I want to know if its possible create a hive table from a file stored in hadoop file system (users.tbl) in ORC format. I read that ORC format its better than text in terms of optimization. So I would like to know if its possible create a hive table using stored as orc tblproperties and location attributes to create a table from the hdfs file but in orc format.

Something as:

create table if not exists users
(USERID BIGINT,
 NAME STRING,
 EMAIL STRING,
 CITY STRING)
STORED AS ORC TBLPROPERTIES ("orc.compress"="SNAPPY")
LOCATION '/tables/users/users.tbl';

Insted of text:

create table if not exists users
    (USERID BIGINT,
     NAME STRING,
     EMAIL STRING,
     CITY STRING)
     ROW FORMAT DELIMITED FIELDS TERMINATED BY '|' STORED AS TEXTFILE 
     LOCATION '/tables/users/users.tbl';
4

4 Answers

2
votes

1.Create a table in hive.

 create table MyDB.TEST (
 Col1 String,
 Col2 String,
 Col3 String,
 Col4 String)
 STORED AS INPUTFORMAT
   'org.apache.hadoop.hive.ql.io.orc.OrcInputFormat'
 OUTPUTFORMAT
    'org.apache.hadoop.hive.ql.io.orc.OrcOutputFormat';

2. Load data to the table.

 LOAD DATA INPATH '/hdfs/dir/folder/to/orc/files/' INTO TABLE MyDB.TEST;
2
votes

You can not do that in only one step. The create table statement doesn't process the data, just specify the format and the location.

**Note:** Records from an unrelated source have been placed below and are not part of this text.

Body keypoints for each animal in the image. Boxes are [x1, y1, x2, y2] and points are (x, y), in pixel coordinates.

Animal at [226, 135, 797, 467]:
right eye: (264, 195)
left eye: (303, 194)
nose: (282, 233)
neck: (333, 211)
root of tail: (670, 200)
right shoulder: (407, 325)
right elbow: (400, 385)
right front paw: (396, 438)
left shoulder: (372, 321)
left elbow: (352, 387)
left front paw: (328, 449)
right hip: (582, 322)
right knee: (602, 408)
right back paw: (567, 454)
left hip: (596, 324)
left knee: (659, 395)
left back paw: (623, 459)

My suggestion is that you create a temporal table using the "STORED AS TEXTFILE" create statement and create the final table using ORC as storage format (using an empty location).

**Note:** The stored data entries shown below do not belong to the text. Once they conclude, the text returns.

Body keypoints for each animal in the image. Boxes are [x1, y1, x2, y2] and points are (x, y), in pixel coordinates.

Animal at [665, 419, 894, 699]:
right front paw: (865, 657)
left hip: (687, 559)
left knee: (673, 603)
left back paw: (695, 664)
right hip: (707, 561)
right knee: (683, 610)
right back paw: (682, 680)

Then insert in the "ORC table" all the rows from the temporal "text table".

Insert [overwrite] table orcTable select col1, col2 from textTable;

Insert Overwrite will replace all the data in the table with the new data. If you only want to add new data you will use "Insert table . . ."

After the import you could delete the temporal "text table".

1
votes

just create your table on existing data like below

CREATE EXTERNAL TABLE mytable
(
col1 bigint,
col2 bigint
) 
STORED AS ORC
location '<ORC File location';

Please refer this Link

https://community.hortonworks.com/questions/179897/hive-table-creation-from-orc-format-file.html

0
votes

How about just create your table on top of your location, and use msck repair table table_name, so your data will be loaded into your table ready for querying.